Extracted text »
[Begin]
Two types of observational study

  • Right now, the farmer is taking a single snapshot of their property, a survey.
  • Later, they might return to measure again over several years, a monitoring study.
  • We will come back to monitoring in the second half.

Surveys

  • A snapshot at one point in time
  • Estimate a statistic (e.g. mean)
  • Measuring species richness in a forest

Monitoring studies

  • Multiple snapshots over time
  • Estimate a change in a statistic
  • Measuring species richness before and after a fire

Choosing where to sample

Simple random sampling

The farmer needs a plan for choosing their 7 sites. The simplest approach: simple random sampling.

  • Each unit has an equal chance of being selected.
  • Randomly sample units from the entire population.
  • Like putting all names in a hat and drawing some out randomly.

What is “random” sampling?

The farmer might be tempted to just walk to convenient spots, but that would bias the sample. Convenient locations are often atypical: near paths, buildings, or water sources.
[End]
Recorded data »
[Begin]
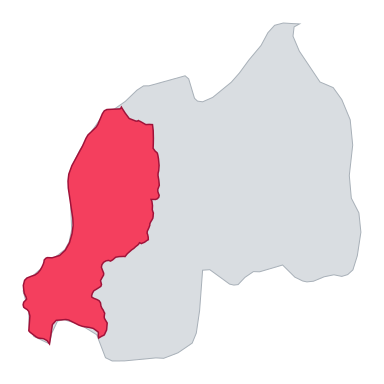 Western highlighted on a map of Rwanda
{"feature_id": "RWA-3492", "entity_name": "Western", "entity_type": "Province", "adm_level": 1, "iso_a3": "RWA", "parent_name": "Rwanda", "parent_adm1": "", "projection": "natural_earth1", "projection_center": [29.348, -2.109], "detail": "fine", "context": "in_parent", "style": "filled", "palette": "rose", "viewbox_px": 384, "rotation_deg": 0, "n_neighbors": 0, "source": "natural_earth", "source_scale": "10m", "svg_char_len": 3272}
<svg xmlns="http://www.w3.org/2000/svg" viewBox="0 0 384 384"><path d="M143.5,85.9L149.0,85.8L185.1,75.8L188.7,78.9L194.5,98.3L197.5,101.1L202.6,101.8L212.7,97.4L231.3,82.2L239.4,73.0L248.9,60.0L261.1,45.4L267.9,32.7L274.6,25.3L283.3,23.0L292.9,23.6L299.6,23.9L294.1,26.9L293.0,36.2L299.3,51.1L320.0,82.0L333.2,87.6L341.8,99.6L350.2,119.8L352.7,145.1L349.3,175.5L351.3,198.1L358.9,212.9L360.9,232.2L357.3,255.8L352.9,269.9L347.7,274.6L341.8,276.4L333.9,274.8L324.1,276.8L313.5,281.2L306.9,281.9L302.7,281.0L294.9,277.2L282.6,265.0L259.6,271.8L253.4,271.6L244.9,277.4L238.1,284.6L233.9,285.1L229.6,284.1L209.8,269.7L202.6,270.2L199.6,310.6L196.3,333.1L192.2,343.1L178.0,352.8L163.7,358.3L155.9,357.9L124.5,360.9L112.2,361.0L105.5,357.7L96.7,334.7L80.0,324.5L64.0,319.7L57.5,321.1L51.8,333.1L49.4,343.8L33.9,336.5L29.2,327.4L28.8,312.0L23.1,290.9L26.3,281.9L32.4,276.1L45.2,265.0L64.8,249.6L69.0,242.2L71.7,229.9L70.5,201.4L68.6,177.4L70.9,168.8L79.8,150.2L91.8,131.2L105.8,111.0L114.2,109.1L125.3,101.4L136.9,90.2L143.5,85.9Z" fill="#d9dde1" stroke="#a8b0b8" stroke-width="1"/><path d="M98.7,338.0L98.2,335.4L98.4,333.1L98.3,332.2L96.2,330.5L93.2,328.4L89.6,327.5L82.6,326.4L78.8,325.1L68.7,320.0L65.9,319.5L56.2,320.3L52.4,324.6L49.5,343.9L47.0,340.6L43.6,338.7L38.6,338.1L36.3,337.0L30.1,332.3L28.8,330.8L29.9,316.0L28.8,311.5L27.1,309.5L25.2,308.4L23.7,307.2L23.1,304.8L23.7,302.2L26.6,299.2L26.0,296.9L24.3,293.4L23.7,289.5L23.3,285.4L24.6,280.3L26.9,278.0L31.4,276.2L34.9,275.0L37.8,273.0L40.2,270.2L42.1,266.7L43.4,263.8L44.0,261.7L44.2,260.0L45.9,258.2L47.3,257.6L52.1,257.8L59.6,255.5L65.3,250.2L69.5,242.7L72.1,233.5L73.1,225.5L72.8,218.5L68.3,188.1L68.0,181.0L68.8,174.1L71.9,165.6L78.2,154.0L82.5,146.1L86.0,138.3L88.0,134.9L96.1,127.2L97.8,124.6L102.4,113.7L104.3,110.8L106.9,109.5L119.7,108.9L120.1,108.8L120.5,108.5L120.9,108.1L121.4,107.1L122.1,108.3L125.1,113.0L129.2,118.5L132.8,119.9L135.9,121.1L137.3,121.1L138.4,120.5L139.1,121.0L140.0,121.3L142.7,122.8L145.8,124.6L149.2,124.4L152.5,124.6L153.2,130.5L153.4,138.4L153.3,144.0L153.1,148.3L155.2,151.2L157.0,152.7L157.4,153.4L157.9,155.4L158.5,158.9L159.1,165.4L158.7,170.8L158.1,173.1L158.0,175.4L158.8,180.2L159.3,185.3L158.4,187.8L157.8,189.3L157.8,191.4L158.5,193.6L159.2,195.2L158.8,197.2L157.3,198.8L155.4,199.5L152.8,199.4L151.1,199.4L151.9,201.3L152.5,205.6L152.3,209.7L152.9,211.8L153.4,213.1L153.2,214.8L153.1,216.5L152.8,218.3L151.7,220.3L150.8,221.7L150.4,222.6L149.8,223.8L149.8,225.3L148.8,228.0L147.3,231.2L147.1,233.2L147.6,234.4L148.2,237.1L148.3,239.7L146.9,240.5L145.2,241.8L144.0,242.5L142.6,243.0L141.4,243.6L140.4,243.1L139.5,242.7L138.8,243.9L137.8,245.0L135.7,246.6L133.8,248.4L131.6,249.9L127.4,253.6L125.0,256.6L124.0,256.4L122.0,256.5L119.1,256.6L115.7,257.2L112.6,259.9L110.5,261.1L108.6,260.4L106.1,260.8L103.6,262.3L101.9,264.7L101.4,267.3L102.6,270.5L103.7,273.2L103.6,275.0L101.9,278.0L100.5,280.6L101.0,282.5L101.5,284.6L100.8,286.4L97.4,288.6L93.8,290.8L92.4,293.2L91.6,295.8L91.8,297.1L93.8,298.3L96.9,299.5L99.1,300.7L100.5,302.8L100.9,305.8L101.9,308.2L103.2,310.1L104.0,312.0L104.7,313.2L104.4,315.1L104.2,316.9L104.4,318.2L105.2,319.7L107.2,323.0L106.6,330.0L104.3,334.9L102.7,335.8L101.9,336.1L98.7,338.0Z" fill="#f43f5e" stroke="#9f1239" stroke-width="1.5"/></svg>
[End]
Written exercise » From the text on observational studies, copy word for word the part that opens with the words containing "The farmer needs" and closes with "some out randomly.".

Output for this task »
The farmer needs a plan for choosing their 7 sites. The simplest approach: simple random sampling.

  • Each unit has an equal chance of being selected.
  • Randomly sample units from the entire population.
  • Like putting all names in a hat and drawing some out randomly.